もういつ生まれてもおかしくない状態です。
陣川くんのプロポーズが上手くいけば、陣川くんはついに結婚、さらにはパパにまでなっちゃうので、相棒史に残る大事件です。陣川くんの恋バナに終止符が打たれるわけですからね。
そしてその間近に出雲がいるという、これまた今までにない不思議な形になってはいます。陣川くんと出雲麗音は、S20第4話『贈る言葉』で初対面を果たし、S22第3話『スズメバチ』でも顔を合わせていますので、今回が三度目ではありますが、こんなふうにがっつりと絡むのは初めでですね。
その流れから、この二人で食事をしている場面も。
お汁粉食べてました。
この絵だけ見ていますと、出雲麗音が陣川くんの「運命の人」だったら面白いのにな~なんて、思っちゃったりもしたんですけどね。
それはさておき、やっぱり今回の陣川回は、元日SPなだけに、いつもとは一味違います。
陣川くんがついにパパになり、定番の陣川回が終わりを迎えるのかどうか。
この大晦日は、陣川くんにとっても「最後の一日」になりました。
その他の見どころ
では最後に、第9話『最後の一日』のさらに細かい見どころを、いくつか挙げてみたいと思います。SP版ですので多めです。
小手鞠と美和子の合唱
合唱練習をしていた小手鞠さんと美和子さん、夜には「大晦日第九コンサート」で、本番を迎えています。
ホールでオーケストラの生演奏での合唱。合唱団の人数も多いですし、けっこう大規模なコンサートです。
撮影協力は、「所沢で第九を」という、所沢で公募で集まった一般市民による合唱団のようです。

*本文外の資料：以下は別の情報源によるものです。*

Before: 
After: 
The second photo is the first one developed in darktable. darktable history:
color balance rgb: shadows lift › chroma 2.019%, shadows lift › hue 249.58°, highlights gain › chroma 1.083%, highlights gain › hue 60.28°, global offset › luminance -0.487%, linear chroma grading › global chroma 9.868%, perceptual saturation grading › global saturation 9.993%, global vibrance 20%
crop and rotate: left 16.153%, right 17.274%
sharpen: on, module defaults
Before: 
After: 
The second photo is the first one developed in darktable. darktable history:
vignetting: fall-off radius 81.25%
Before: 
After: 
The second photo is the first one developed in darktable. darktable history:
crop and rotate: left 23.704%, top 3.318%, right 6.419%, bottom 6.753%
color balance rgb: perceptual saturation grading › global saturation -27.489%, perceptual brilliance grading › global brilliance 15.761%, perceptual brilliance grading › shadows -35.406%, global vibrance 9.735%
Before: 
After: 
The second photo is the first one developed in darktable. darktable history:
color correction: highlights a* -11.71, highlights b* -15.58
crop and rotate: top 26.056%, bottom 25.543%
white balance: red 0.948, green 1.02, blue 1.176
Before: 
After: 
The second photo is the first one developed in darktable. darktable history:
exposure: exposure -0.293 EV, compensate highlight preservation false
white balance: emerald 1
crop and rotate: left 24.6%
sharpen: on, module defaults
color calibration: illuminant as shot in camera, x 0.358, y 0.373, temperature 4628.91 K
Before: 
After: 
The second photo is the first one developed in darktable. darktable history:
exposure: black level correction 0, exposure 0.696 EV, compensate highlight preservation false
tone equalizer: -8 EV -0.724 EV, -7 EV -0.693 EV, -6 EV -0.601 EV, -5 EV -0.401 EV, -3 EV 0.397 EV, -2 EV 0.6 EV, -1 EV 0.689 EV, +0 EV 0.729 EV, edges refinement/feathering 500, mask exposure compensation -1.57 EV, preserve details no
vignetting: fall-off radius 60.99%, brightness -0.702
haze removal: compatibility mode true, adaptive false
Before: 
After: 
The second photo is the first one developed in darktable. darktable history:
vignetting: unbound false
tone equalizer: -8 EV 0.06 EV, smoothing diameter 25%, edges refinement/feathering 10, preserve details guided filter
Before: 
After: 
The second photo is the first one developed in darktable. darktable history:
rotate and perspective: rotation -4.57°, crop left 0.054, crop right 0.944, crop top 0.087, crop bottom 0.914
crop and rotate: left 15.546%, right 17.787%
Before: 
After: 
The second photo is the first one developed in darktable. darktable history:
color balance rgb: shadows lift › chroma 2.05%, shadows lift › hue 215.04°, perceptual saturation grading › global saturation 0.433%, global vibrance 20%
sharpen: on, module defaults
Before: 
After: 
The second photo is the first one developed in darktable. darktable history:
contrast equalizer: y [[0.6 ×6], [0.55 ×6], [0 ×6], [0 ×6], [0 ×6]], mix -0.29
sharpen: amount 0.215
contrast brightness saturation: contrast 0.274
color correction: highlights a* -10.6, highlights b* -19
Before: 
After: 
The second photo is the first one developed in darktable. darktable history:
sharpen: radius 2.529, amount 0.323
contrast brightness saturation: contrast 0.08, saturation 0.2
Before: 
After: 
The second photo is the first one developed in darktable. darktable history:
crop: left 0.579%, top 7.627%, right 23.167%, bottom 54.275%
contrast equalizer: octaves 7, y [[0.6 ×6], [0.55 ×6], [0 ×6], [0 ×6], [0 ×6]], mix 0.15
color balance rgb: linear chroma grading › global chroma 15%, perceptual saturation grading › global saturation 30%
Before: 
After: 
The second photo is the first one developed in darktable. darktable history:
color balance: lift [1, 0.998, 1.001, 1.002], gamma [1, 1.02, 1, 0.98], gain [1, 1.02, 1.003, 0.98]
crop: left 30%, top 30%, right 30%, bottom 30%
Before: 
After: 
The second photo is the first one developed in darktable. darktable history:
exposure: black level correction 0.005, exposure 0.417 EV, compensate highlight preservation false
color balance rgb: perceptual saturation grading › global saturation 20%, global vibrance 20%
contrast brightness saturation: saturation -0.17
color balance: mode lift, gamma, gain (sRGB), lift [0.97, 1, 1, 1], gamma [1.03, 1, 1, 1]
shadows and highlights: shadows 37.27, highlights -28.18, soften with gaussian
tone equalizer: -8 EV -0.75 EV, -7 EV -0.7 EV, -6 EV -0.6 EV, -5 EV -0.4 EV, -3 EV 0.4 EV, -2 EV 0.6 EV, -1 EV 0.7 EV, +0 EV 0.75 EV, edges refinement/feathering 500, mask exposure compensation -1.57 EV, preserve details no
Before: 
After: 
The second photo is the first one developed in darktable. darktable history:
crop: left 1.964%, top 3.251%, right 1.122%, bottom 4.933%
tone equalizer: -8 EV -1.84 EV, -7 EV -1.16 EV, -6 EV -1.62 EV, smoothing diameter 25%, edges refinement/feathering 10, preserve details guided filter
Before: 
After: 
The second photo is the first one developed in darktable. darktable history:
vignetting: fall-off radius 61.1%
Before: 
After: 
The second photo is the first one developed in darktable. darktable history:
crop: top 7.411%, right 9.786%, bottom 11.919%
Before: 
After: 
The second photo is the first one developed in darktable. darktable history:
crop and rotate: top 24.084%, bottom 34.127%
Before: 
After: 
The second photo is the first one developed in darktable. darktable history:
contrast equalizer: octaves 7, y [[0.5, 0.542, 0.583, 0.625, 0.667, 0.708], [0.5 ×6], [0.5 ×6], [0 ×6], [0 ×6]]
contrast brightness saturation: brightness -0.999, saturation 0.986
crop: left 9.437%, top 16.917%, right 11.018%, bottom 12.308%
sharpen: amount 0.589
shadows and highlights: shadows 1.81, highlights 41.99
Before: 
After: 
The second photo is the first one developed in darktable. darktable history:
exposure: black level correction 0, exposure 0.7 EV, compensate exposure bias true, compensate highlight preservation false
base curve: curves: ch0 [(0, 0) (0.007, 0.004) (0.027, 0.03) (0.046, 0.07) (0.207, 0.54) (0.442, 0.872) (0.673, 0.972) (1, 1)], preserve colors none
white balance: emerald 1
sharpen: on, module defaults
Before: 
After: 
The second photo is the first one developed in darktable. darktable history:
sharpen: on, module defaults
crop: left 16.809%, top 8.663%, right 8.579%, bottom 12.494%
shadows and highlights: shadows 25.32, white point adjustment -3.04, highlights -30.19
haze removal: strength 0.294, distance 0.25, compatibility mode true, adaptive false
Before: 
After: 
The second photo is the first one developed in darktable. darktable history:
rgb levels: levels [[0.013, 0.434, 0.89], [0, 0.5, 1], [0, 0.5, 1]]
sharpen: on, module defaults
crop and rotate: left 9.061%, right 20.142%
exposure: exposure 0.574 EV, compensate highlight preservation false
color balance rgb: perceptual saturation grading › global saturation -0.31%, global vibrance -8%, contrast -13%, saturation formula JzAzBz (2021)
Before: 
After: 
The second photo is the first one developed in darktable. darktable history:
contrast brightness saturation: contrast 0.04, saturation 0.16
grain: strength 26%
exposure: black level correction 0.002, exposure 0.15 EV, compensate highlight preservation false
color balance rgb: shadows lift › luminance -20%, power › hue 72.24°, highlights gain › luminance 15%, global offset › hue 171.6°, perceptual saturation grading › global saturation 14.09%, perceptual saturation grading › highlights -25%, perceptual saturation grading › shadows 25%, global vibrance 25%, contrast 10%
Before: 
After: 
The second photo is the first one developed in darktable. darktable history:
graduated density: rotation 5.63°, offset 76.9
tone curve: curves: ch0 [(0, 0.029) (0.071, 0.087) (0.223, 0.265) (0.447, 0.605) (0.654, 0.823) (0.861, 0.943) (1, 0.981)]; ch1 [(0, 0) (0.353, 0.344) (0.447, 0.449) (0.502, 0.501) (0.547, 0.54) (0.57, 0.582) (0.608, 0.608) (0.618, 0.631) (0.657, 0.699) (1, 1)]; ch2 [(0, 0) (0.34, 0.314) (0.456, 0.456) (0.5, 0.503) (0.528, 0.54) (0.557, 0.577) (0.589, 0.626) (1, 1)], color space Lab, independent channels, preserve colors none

撮影場所も所沢市民文化センターのミューズアークホールというところのようですね。
本番前の楽屋での一場面も。
合唱に参加する小手鞠&美和子という、とっても貴重なものも見れました。
また、素敵な第九が聴けたのも嬉しいです。
鏡餅
特命係の部屋に、角田課長が鏡餅を持って来てくれてました。
立派な鏡餅です。
一方、捜査一課トリオは、張り込み中と思われる車の中で、後部座席の出雲麗音が鏡餅を。
こちらは少し小さめな鏡餅です。
お正月のこの時期ならではの一場面が見れました。
内村の孫
内村さんのプライベート情報というのは、これまでもそんなに出てきていません。
年末年始の過ごし方としては、『バベルの塔』のときに、毎年家で餅をつくのが慣習だというのが、唯一の情報です。
そんな内村さんですが、どうやら孫を溺愛しているようです。孫がいるという話も初めて出たのではないかと。まぁ、いてもおかしくはないですからね。
事件前、内村さんは家で孫に「お馬さん」をさせられたようです。
で、内村さん、そんな孫に好かれたいので、お年玉も奮発しています。
孫はまだ小さいようなのですが、一万円入れてまして、中園さんがびっくりしてました。
あの内村さんも、やっぱり孫は可愛いものなんですね。
これまで中園さんの家族はちらっと出てきましたけど、そろそろ内村家にも出てきて欲しい。
家族構成も知りたいですね。
指揮を執る芹沢
亀山くんや伊丹さんがテレビ局に到着する前、誘拐事件の捜査は、芹沢さんが指揮を執ってます。
責任者として、関係者に事情を説明していました。
右京さんの意見を積極的に聴きに行くという、珍しい指揮官にもなってましたけど。
若手刑事だったあの芹沢さんが、気付けばもうベテラン刑事になってるんですね。そしてこんなふうに、大きな事件を指揮する立場になっているのが、感慨深くもあります。
こてまり新年会
昨年の年越しは、右京さんと亀山くんが海外から帰って来られなくなっていたので、小手鞠さんと美和子さんの二人でした。
ですので今年は全員揃うのかと思いきや、またしても二人きり。
美味しそうなおせち料理と日本酒で、女二人の新年です。
もしかしたら、この後右京さんや亀山くんも合流したのかもしれませんけれど。
誘拐事件で大変な大晦日になってしまったので、お正月は皆さんがのんびりと過ごせたらいいですね。
右京から亀山へのプレゼント
今回の元日SPの締めくくりは、右京さんから亀山くんへのプレゼントという、ほっこりするものでした。
抽象的なプレゼントではなく、リアルな物品のプレゼントです。
プレゼントはハンカチ。
亀山くんもとっても喜んでいます。
しかしなぜこんなプレゼントをするに至ったのか。
それは陣川くんとのお買い物からの流れなのですが、右京さんのプレゼントに対する繊細な考えや、亀山くんに対する想いを踏まえると、余計に微笑ましくなるんですよね。
いいものが見れました。
以上、今日は相棒season23第9話(元日SP)『最後の一日』についてでした。